I’ve become a little obsessed with Dogfish Head beer in the past year, and the taste is only one reason. Sure, the Chateau Jiahu has a taste unlike any other beer I’ve tried, but have you seen the label? Dogfish’s motto is “off-centered beer for off-centered people,” and its graphic design matches that.
Sam Calagione, founder and president of Dogfish Head, was kind enough to chat with me about his company’s philosophy on design, marketing and creativity.
Calagione and I first talked about that font I see all over the beer labels, the website and the brewery itself. Seriously, I noticed on my tour of the the brewery that even the behind-the-scenes signage on the tanks, etc., is in that distinctive typeface. He explained that when he first started up the brewery in the mid-’90s, he wanted to create a branding voice that had the same voice and feel as the message: off-centered beers that were rustic and unpasteurized.
Calagione explained that he was at a flea market when he found a 19th-century stamp set. That stamp set was scanned, cut and pasted with each letter off-centered – that became the “doggie” font that distinguishes Dogfish Head branding.
“We wanted it to look DIY and homemade,” said Calagione, “but we were also a tiny startup with little money.” So even if Dogfish Head wanted sophisticated design at the time, it wasn’t going to get it.
“We didn’t want to hire outside marketing and advertising. We wanted to do it ourselves,” Calagione said. “I designed the logo and did an unintentional, intentionally imperfect shield.”
One thing I was pleasantly surprised to hear when I started digging into Dogfish’s design roots is that Calagione himself is responsible for a number of the distinctive beer labels. The former English major-turned-business owner also boasts an art talent. He designed many of Dogfish Head’s oldest beers, such as the 60 Minute IPA, Punkin Ale and Chicory Stout. Other beers feature his paintings – Calagione said he’s most proud of the labels for Namaste and Noble Rot.
But as the brewery grew and became more financially viable, Calagione said he was able to reach out to artists whose work he admired, and he commissioned them for the occasional beer label. Jon Langford (from the band the Mekons), Marq Spusta and Tara McPherson are just a sample of the people whose artwork adorns Dogfish Head labels.
“Only recently do we have an in-house graphic artist, Tim Parrott,” said Calagione. “Artists that we love – we’ll ask them to do a painting for one of our beers, and Tim and I will work with them to add in the logo.”
In the documentary “Beer Wars,” Calagione is seen in a supermarket discussing the competition among breweries for shelf space. It made me realize just how much purchasing decisions are made by packaging. When I visit the liquor aisle of any store, I find myself drawn to eye-catching, interesting packaging. I may drink craft beer and wine, and I have my favorites, but I’m no connoisseur.

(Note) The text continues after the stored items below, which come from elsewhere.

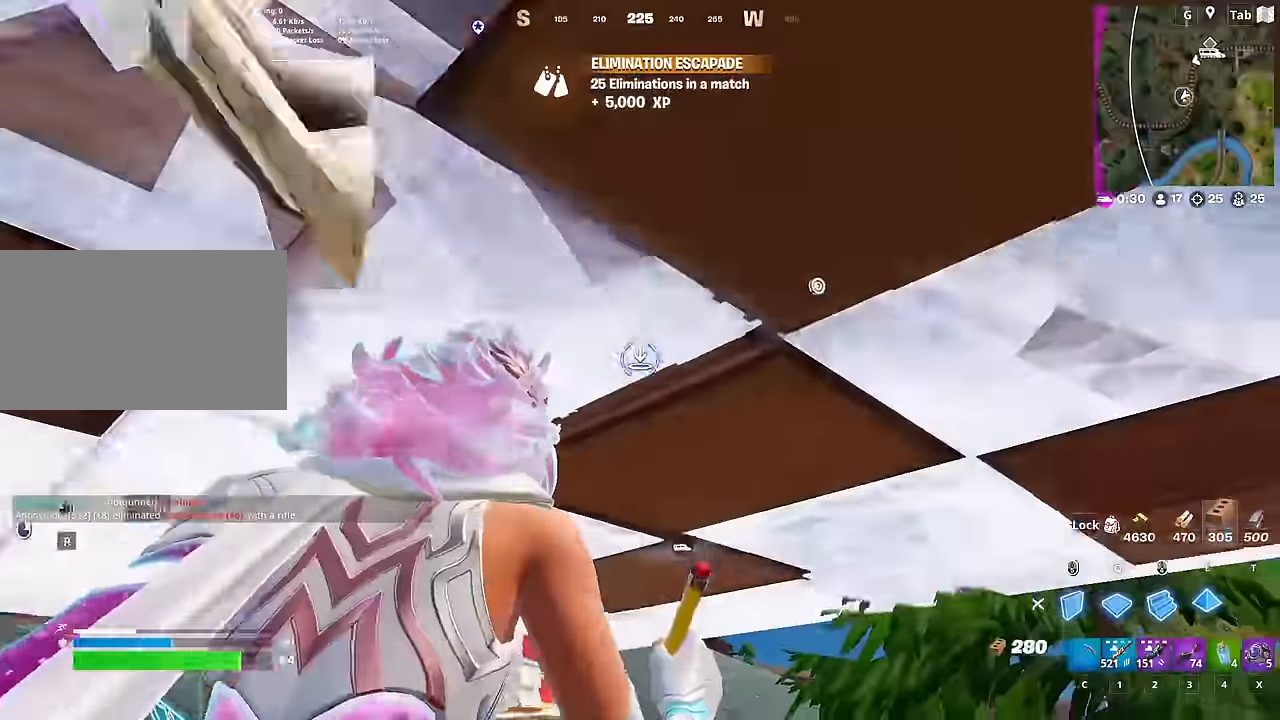
{"keys": ["1", "d"], "mouse": [], "mouse_move": "left", "events": [[100, "mouse_left", "down"], [100, "w", "up"], [134, "e", "up"], [234, "d", "down"], [234, "shift", "down"], [334, "mouse_left", "up"], [334, "shift", "up"], [417, "1", "down"]]}
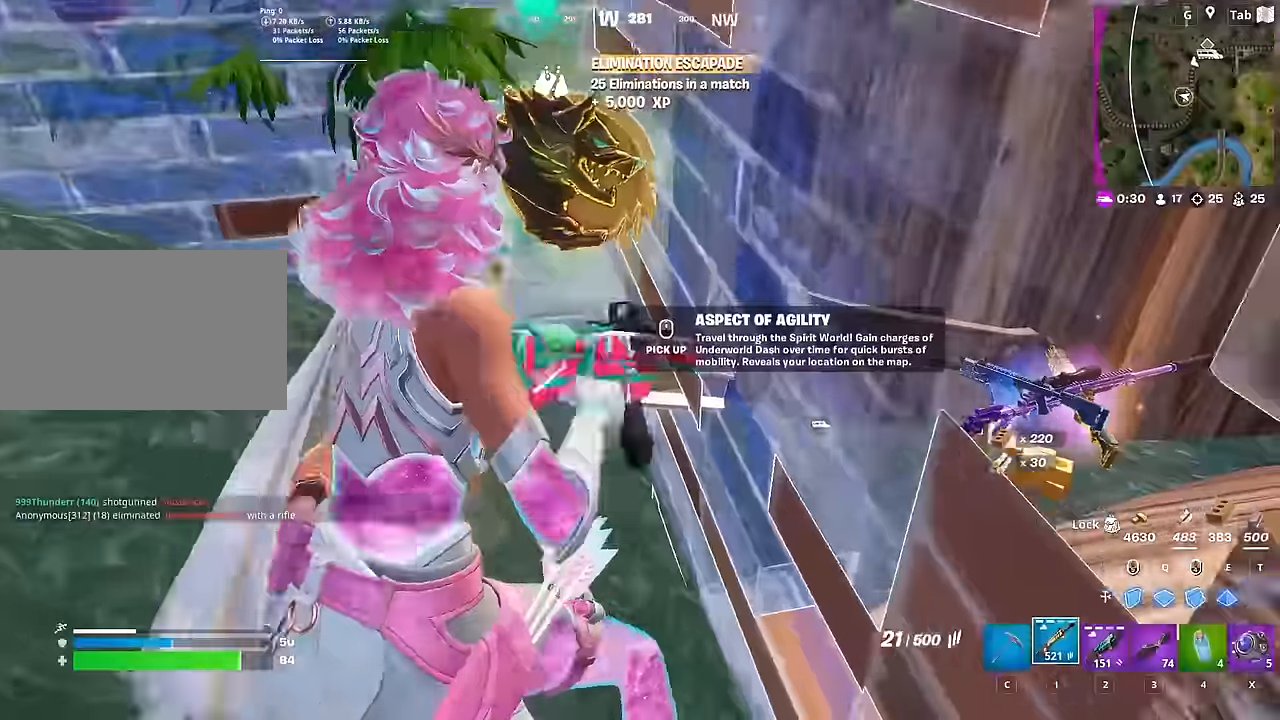
{"keys": ["r", "w"], "mouse": [], "mouse_move": "left", "events": [[17, "1", "up"], [117, "w", "down"], [167, "d", "up"], [283, "r", "down"], [434, "r", "up"], [484, "r", "down"]]}
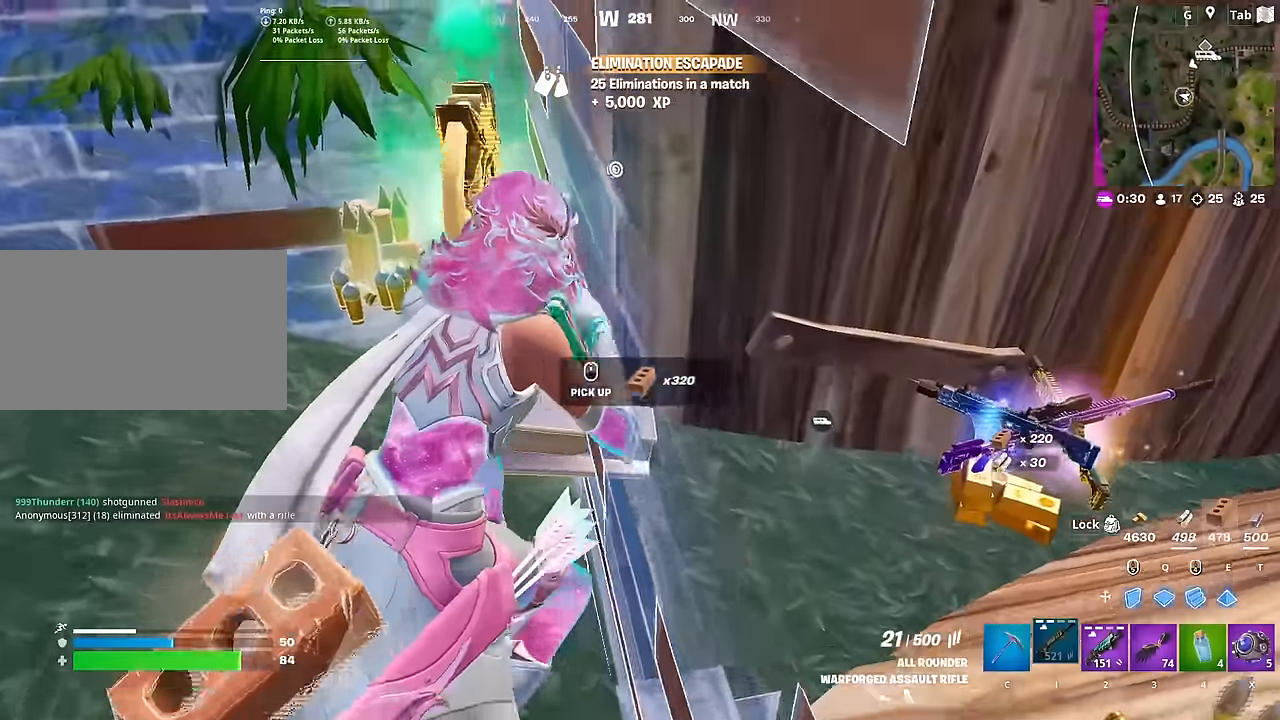
{"keys": [], "mouse": [], "mouse_move": "right", "events": [[100, "a", "down"], [150, "r", "up"], [233, "w", "up"], [467, "a", "up"]]}
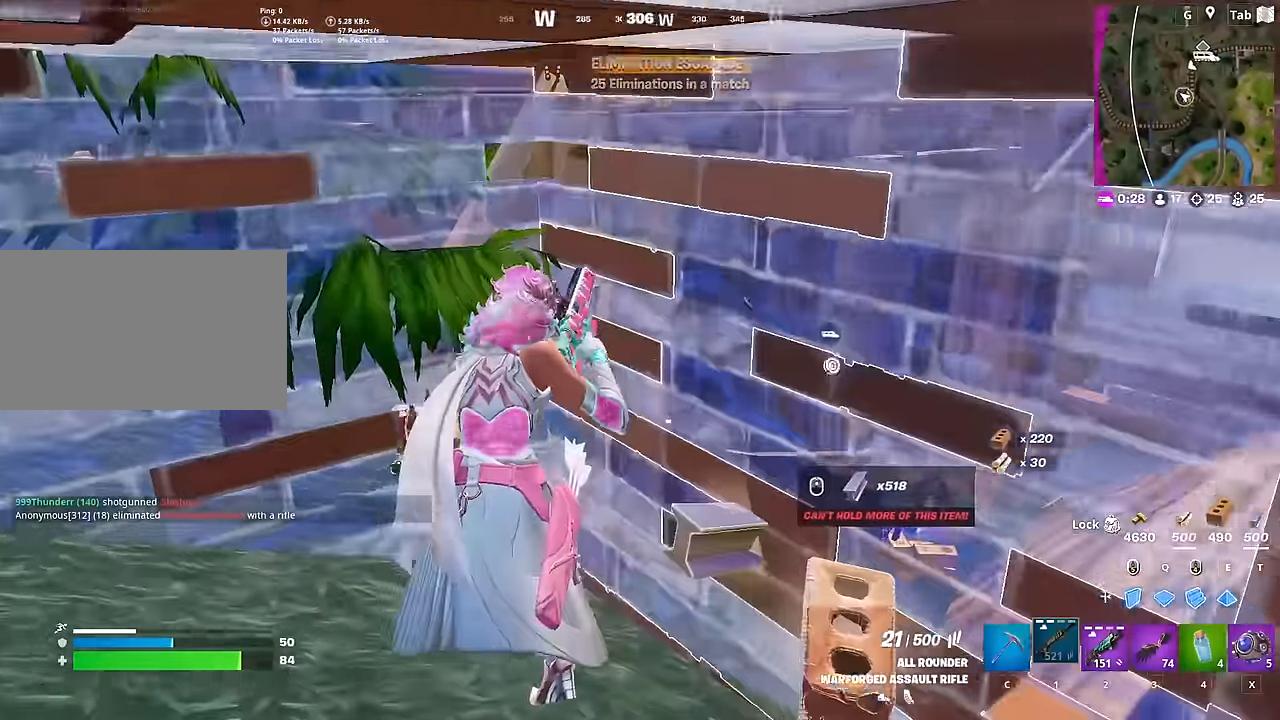
{"keys": [], "mouse": [], "mouse_move": "still", "events": [[150, "s", "down"], [351, "s", "up"]]}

So how much of a role does merchandising play in Dogfish Head’s packaging design decisions?
“There’s very little we can do design-wise to entice the retailers to choose where to put our beer,” Calagione said. “But we take the time to care about how our labels and six-packs look and make them as interesting as the liquid within them.” Calagione said that if the customers care about Dogfish Head beers, then he hopes they will ask their local retailers to stock their favorites.
Dogfish Head’s work with artists extends beyond print form. A few years ago, Calagione was surfing the web when he came across the Steampunk Tree House, which was built in 2007 just down the street from PsPrint’s Oakland, Calif., location.
“We reached out to the Five Ton Crane art collective and told them we loved it,” Calagione said. “We told them if they had an event coming up that we’d donate beer to it, because we call ourselves an analog brewery for a digital age.” The members were already fans of Dogfish Head and said what they really needed was a home for the tree house.
“We bought the tree house for a dollar and then spent $75,000 to bring the artists out to Delaware, house them and also reinforce the tree house,” said Calagione. “It represents our creative philosophy real well.” The looming tree house is now one of the first things a visitor sees upon turning onto the road for the Dogfish Head Brewery in Milton, Del.
While it’s a liability to have the tree house open to the public, Calagione said Dogfish Head staff hold many meetings – marketing, beer recipes and so on – inside. “It’s great to get out of a boring ol’ conference room and be in a creative environment,” he said. A beer probably doesn’t hurt, either.